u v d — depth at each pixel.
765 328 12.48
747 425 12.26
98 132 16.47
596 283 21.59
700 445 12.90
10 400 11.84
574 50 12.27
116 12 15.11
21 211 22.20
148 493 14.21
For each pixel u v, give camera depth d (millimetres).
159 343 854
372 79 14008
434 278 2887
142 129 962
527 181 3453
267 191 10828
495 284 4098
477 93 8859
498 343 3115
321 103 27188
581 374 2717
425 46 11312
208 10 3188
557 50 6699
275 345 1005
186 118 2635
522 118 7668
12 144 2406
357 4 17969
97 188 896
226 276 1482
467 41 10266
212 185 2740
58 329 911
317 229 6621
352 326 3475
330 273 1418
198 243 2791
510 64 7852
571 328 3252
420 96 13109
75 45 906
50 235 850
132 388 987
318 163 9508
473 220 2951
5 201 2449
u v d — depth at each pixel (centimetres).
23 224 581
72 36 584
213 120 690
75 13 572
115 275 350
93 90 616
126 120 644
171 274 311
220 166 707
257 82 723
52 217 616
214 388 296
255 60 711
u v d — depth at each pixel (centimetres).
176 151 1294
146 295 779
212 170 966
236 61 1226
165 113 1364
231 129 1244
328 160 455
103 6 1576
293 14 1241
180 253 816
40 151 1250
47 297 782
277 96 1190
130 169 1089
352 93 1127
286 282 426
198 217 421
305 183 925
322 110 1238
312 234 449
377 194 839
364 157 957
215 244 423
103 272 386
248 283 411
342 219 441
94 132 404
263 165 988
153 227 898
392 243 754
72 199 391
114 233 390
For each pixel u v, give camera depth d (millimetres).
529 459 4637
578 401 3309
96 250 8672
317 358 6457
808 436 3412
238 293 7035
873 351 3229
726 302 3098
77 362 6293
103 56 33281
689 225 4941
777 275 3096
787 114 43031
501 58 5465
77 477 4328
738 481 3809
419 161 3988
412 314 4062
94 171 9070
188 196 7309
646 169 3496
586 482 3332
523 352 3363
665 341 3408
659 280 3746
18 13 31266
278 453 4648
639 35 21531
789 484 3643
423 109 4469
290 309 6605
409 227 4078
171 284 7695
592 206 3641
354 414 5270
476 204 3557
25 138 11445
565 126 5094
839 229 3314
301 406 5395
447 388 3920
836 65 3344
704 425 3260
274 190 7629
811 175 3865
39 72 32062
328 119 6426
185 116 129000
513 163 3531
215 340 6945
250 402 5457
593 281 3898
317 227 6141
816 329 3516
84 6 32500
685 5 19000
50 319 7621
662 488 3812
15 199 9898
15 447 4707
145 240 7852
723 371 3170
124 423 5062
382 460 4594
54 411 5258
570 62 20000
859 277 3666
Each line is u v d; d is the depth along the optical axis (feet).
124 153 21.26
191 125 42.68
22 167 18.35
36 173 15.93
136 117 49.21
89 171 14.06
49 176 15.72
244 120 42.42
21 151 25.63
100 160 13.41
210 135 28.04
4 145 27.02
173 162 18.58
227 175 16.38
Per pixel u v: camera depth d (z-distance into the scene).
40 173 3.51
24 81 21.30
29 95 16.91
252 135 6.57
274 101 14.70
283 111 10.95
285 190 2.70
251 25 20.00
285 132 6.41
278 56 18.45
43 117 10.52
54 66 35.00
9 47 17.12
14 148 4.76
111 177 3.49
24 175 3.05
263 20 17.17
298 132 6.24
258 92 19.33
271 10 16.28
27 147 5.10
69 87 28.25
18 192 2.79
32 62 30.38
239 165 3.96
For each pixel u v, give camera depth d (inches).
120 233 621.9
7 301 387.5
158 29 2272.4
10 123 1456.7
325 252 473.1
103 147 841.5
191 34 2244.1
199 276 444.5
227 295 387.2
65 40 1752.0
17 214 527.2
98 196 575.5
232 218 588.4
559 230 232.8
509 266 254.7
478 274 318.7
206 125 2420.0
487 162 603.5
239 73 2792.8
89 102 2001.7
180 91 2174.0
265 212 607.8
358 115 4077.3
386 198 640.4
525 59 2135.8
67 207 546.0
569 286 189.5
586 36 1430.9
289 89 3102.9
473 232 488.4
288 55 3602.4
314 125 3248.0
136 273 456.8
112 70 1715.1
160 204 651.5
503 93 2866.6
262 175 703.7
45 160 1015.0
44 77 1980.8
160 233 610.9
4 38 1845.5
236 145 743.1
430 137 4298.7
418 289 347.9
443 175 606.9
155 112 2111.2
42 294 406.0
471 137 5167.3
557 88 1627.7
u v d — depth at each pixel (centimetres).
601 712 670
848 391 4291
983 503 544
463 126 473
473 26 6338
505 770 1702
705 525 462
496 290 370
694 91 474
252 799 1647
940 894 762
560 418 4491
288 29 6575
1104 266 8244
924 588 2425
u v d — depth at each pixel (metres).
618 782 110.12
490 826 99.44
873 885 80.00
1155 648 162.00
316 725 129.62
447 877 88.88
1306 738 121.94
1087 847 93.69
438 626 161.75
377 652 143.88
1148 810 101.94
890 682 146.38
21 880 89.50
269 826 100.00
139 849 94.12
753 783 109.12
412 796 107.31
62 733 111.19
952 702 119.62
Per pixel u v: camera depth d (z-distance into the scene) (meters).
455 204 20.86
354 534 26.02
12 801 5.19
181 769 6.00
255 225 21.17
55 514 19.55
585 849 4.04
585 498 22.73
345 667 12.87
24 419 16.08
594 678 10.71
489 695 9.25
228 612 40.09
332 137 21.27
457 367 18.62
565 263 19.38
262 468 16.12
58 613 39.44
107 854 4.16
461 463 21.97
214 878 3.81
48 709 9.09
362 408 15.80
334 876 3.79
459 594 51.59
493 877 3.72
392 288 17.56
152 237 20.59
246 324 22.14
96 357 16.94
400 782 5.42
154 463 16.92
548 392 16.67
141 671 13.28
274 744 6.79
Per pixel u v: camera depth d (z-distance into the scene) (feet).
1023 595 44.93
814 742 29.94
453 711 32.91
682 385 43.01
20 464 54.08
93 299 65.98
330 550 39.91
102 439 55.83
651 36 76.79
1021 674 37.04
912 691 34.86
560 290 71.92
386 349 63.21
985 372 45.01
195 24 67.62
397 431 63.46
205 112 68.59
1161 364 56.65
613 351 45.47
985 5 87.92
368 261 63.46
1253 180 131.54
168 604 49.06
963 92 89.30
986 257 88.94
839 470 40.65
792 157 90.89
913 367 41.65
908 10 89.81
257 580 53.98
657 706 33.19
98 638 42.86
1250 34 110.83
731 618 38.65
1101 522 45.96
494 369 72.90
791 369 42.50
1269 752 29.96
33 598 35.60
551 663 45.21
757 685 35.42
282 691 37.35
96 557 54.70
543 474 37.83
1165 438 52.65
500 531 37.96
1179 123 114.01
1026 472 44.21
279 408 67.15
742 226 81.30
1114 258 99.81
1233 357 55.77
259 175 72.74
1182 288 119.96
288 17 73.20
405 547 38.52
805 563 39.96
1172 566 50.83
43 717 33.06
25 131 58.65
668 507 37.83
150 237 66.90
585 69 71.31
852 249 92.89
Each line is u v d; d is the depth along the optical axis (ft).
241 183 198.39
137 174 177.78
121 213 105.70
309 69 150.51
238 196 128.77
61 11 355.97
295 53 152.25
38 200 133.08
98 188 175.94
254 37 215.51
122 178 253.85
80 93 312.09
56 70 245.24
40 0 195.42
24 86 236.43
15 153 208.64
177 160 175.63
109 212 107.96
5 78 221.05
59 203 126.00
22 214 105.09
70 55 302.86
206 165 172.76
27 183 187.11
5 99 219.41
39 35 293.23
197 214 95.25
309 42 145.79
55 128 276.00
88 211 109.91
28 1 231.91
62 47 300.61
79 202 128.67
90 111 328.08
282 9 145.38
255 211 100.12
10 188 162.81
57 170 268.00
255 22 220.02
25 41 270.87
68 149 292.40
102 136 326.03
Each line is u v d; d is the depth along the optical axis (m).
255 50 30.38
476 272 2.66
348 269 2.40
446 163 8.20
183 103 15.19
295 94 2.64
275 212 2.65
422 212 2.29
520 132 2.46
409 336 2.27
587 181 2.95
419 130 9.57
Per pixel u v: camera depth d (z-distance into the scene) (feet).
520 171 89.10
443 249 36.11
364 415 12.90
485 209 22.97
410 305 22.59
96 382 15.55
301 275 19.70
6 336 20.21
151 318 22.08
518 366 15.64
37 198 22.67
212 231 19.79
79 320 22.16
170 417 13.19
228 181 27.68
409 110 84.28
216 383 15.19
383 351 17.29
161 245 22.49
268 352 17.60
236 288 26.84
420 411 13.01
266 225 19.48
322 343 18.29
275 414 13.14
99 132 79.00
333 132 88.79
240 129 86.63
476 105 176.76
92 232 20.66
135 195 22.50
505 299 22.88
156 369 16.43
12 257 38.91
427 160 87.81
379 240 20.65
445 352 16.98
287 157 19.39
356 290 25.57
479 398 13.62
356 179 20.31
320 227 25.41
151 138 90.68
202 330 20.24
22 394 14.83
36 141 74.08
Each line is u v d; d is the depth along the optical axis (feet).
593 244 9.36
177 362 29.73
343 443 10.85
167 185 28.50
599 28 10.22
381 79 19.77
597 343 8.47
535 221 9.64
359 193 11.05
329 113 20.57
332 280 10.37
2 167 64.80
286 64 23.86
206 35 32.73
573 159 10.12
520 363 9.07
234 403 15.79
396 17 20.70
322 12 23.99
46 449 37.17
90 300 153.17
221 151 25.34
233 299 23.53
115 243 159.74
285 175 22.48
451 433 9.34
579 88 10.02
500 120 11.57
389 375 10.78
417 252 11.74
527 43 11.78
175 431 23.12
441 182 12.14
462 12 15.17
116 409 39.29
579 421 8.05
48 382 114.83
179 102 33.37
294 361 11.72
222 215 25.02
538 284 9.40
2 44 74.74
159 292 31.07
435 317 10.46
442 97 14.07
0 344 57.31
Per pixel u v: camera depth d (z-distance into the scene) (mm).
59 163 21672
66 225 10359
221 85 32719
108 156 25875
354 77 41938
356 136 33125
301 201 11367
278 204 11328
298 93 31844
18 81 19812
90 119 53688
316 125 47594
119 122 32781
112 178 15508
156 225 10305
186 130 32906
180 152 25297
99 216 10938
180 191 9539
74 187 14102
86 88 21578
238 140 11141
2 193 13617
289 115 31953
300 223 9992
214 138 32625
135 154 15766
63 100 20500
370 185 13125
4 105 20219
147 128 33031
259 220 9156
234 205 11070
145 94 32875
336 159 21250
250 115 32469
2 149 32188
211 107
--------------------------------
What to work on ->
Set down, unchanged, only those lines above that fall between the line with "For each pixel u v, give camera depth d (inches)." and the line with "618 782 110.12", the two end lines included.

Answer box ->
For each pixel u v, give camera depth d (inches).
120 233 621.9
7 301 387.5
158 29 2272.4
10 123 1456.7
325 252 473.1
103 147 841.5
191 34 2244.1
199 276 444.5
227 295 387.2
65 40 1752.0
17 214 527.2
98 196 575.5
232 218 588.4
559 230 232.8
509 266 254.7
478 274 318.7
206 125 2420.0
487 162 603.5
239 73 2792.8
89 102 2001.7
180 91 2174.0
265 212 607.8
358 115 4077.3
386 198 640.4
525 59 2135.8
67 207 546.0
569 286 189.5
586 36 1430.9
289 89 3102.9
473 232 488.4
288 55 3602.4
314 125 3248.0
136 273 456.8
112 70 1715.1
160 204 651.5
503 93 2866.6
262 175 703.7
45 160 1015.0
44 77 1980.8
160 233 610.9
4 38 1845.5
236 145 743.1
430 137 4298.7
418 289 347.9
443 175 606.9
155 112 2111.2
42 294 406.0
471 137 5167.3
557 88 1627.7
u v d — depth at each pixel (centimetres).
601 712 670
848 391 4291
983 503 544
463 126 473
473 26 6338
505 770 1702
705 525 462
496 290 370
694 91 474
252 799 1647
940 894 762
560 418 4491
288 29 6575
1104 266 8244
924 588 2425
u v d — depth at each pixel (metres).
618 782 110.12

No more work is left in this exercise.